'Gundermann' made in 2018 by Andreas Dresen is the biography of a musician. It can be categorized as a biographical and musical film but it is very different from what we usually see in these genres. 30 years have passed since the fall of communism and the reunification of Germany. Life in the former 'Democratic Republic' and the transition period following reunification have already been the subject of many films, but the topic seems inexhaustible and new perspectives are constantly being added. This is the case with this biography of Gerhard Gundermann, one of the most popular East German singers of the 1990s. A complex and original personality, Gundermann, who died suddenly at the age of only 43 in 1998, pursued his career as a musician in parallel with his work as an excavator operator in a surface coal mine. He was a popular singer even before the fall of communism and had become one of the original voices expressing the problems of transition, the hopes, the difficulties and the disappointments of the generation that had reached maturity in the decade of change. Musician, proletarian, and ... informant of the STASI secret police, as the reporters from the press of the time would reveal. The screenplay written by Laila Stieler describes the contradictions of the artist's biography, an example of the complexity of the processes that East Germany and the people who lived in this state went through.
In recent months, I have seen several films made in Eastern Europe (Romania, Russia) that had as their subject the way in which informants were recruited by the secret services which were the main tools for terrorizing the population and repressing dissidents. The hero of this film, Gerhard Gundermann was a somewhat of a special case. His enlistment in STASI was not the result of extreme pressure or blackmail, nor was opportunism the reason. The film presents him as an idealist and a rebel, who believed in the ideals of communism, and wanted to apply them for the benefit of people and society. But the system was so corrupt that it did not even assimilate Gundermann as an informant or as a party member but for a few years. However, this relatively short period was enough to compromise him morally and for his 'reports' about co-workers or fellow musicians to influence their lives, may destroy some. Later came the attempt to forget, the 'amnesia', the attempt to recover morally, the impossible forgiveness from those who sufered. Examining Gundermann's case, director Andreas Dresen questions the moral bases of an entire system in which all citizens had files of victims at STASI, but a significant part of them also had files of collaborators. How was it possible for a large part of the population of East Germany to collaborate with those who oppressed them? A question similar to the one that can be asked about the collaboration with the Nazi regime a few decades before. It seems shocking how easily most of those who are confronted with the news about Gundermann's collaboration accept it as a fact, as an attitude that even if it cannot be forgiven can be understood, forgotten and buried in silence.
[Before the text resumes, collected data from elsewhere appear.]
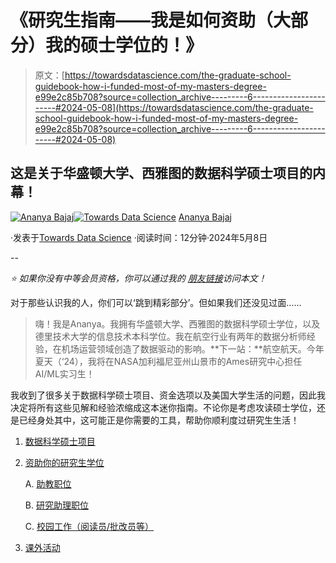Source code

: # 《研究生指南——我是如何资助（大部分）我的硕士学位的！》

> 原文：[https://towardsdatascience.com/the-graduate-school-guidebook-how-i-funded-most-of-my-masters-degree-e99e2c85b708?source=collection_archive---------6-----------------------#2024-05-08](https://towardsdatascience.com/the-graduate-school-guidebook-how-i-funded-most-of-my-masters-degree-e99e2c85b708?source=collection_archive---------6-----------------------#2024-05-08)

## 这是关于华盛顿大学、西雅图的数据科学硕士项目的内幕！

[](https://bajaj-ananya.medium.com/?source=post_page---byline--e99e2c85b708--------------------------------)[![Ananya Bajaj](../Images/fc0ff097ba10fe0f08cd52f5682390f4.png)](https://bajaj-ananya.medium.com/?source=post_page---byline--e99e2c85b708--------------------------------)[](https://towardsdatascience.com/?source=post_page---byline--e99e2c85b708--------------------------------)[![Towards Data Science](../Images/a6ff2676ffcc0c7aad8aaf1d79379785.png)](https://towardsdatascience.com/?source=post_page---byline--e99e2c85b708--------------------------------) [Ananya Bajaj](https://bajaj-ananya.medium.com/?source=post_page---byline--e99e2c85b708--------------------------------)

·发表于[Towards Data Science](https://towardsdatascience.com/?source=post_page---byline--e99e2c85b708--------------------------------) ·阅读时间：12分钟·2024年5月8日

--

*⭐️ 如果你没有中等会员资格，你可以通过我的* [*朋友链接*](/the-graduate-school-guidebook-how-i-funded-most-of-my-masters-degree-e99e2c85b708?sk=e41d885598cdfb24f3c24e1f752f2ef7)*访问本文！*

对于那些认识我的人，你们可以‘跳到精彩部分’。但如果我们还没见过面……

> 嗨！我是Ananya。我拥有华盛顿大学、西雅图的数据科学硕士学位，以及德里技术大学的信息技术本科学位。我在航空行业有两年的数据分析师经验，在机场运营领域创造了数据驱动的影响。**下一站：**航空航天。今年夏天（‘24），我将在NASA加利福尼亚州山景市的Ames研究中心担任AI/ML实习生！

我收到了很多关于数据科学硕士项目、资金选项以及美国大学生活的问题，因此我决定将所有这些见解和经验浓缩成这本迷你指南。不论你是考虑攻读硕士学位，还是已经身处其中，这可能正是你需要的工具，帮助你顺利度过研究生生活！

1.  [数据科学硕士项目](#93ff)

1.  [资助你的研究生学位](#39e6)

    A. [助教职位](#f8bb)

    B. [研究助理职位](#b74e)

    C. [校园工作（阅读员/批改员等）](#5455)

1.  [课外活动](#5b96)
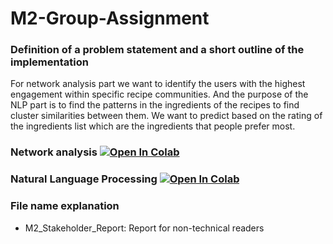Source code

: # M2-Group-Assignment

### Definition of a problem statement and a short outline of the implementation
For network analysis part we want to identify the users with the highest engagement within specific recipe communities.
And the purpose of the NLP part is to find the patterns in the ingredients of the recipes to find cluster similarities between them. We want to predict based on the rating of the ingredients list which are the ingredients that people prefer most.
### Network analysis [![Open In Colab](https://colab.research.google.com/assets/colab-badge.svg)](https://colab.research.google.com/drive/1sWZyUVTi4l3qOwPQT-YITsThD-ZM0Tkh)
### Natural Language Processing [![Open In Colab](https://colab.research.google.com/assets/colab-badge.svg)](https://colab.research.google.com/drive/18hi1Ly-vh6U20mYgObCgvZFQlObZBbod)
### File name explanation
- M2_Stakeholder_Report: Report for non-technical readers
But can we, today, judge retrospectively that era and those who lived it?
The biopic by Andreas Dresen enjoys the exceptional performance of Alexander Scheer, who manages to bring to the screen the personality of Gundermann in all its complexity, and to get closer to his physical appearance and original music. The only aspect that did not succeed perfectly for the director and the actor are these related to time switching. The narrative jumps permanently between three periods (around 1976, the 80s, and 1992) which makes sense in the gradual construction of the character, but the physical appearance of the hero is always almost the same, and we need a few seconds each time to assimilate from the visual context or from dialogues in what period of time the scene takes place. Fortunately, the sets and props authentically describe the three moments in time, and the orientation is not very difficult. The rest of the cast does its job more than satisfactorily, with discreet and natural interpretations. A special mention deserves Anna Unterberger for the role of Conny, Gerhard Gundermann's wife, describing the woman behind in a non-trivial love affair, with many moments of doubt and crisis. Music plays an important role, about a third of the two-hour screening time is occupied by Gundermann's songs, which Alexander Scheer performs perfectly, and I hope other viewers will have the chance - as I did - to watch a copy of the movie that contains the original soundtrack and the lyrics of the songs in subtitles. Follow the words, because they punctuate, complement and broaden the understanding of the character, a troubadour and an anti-hero of a complex era.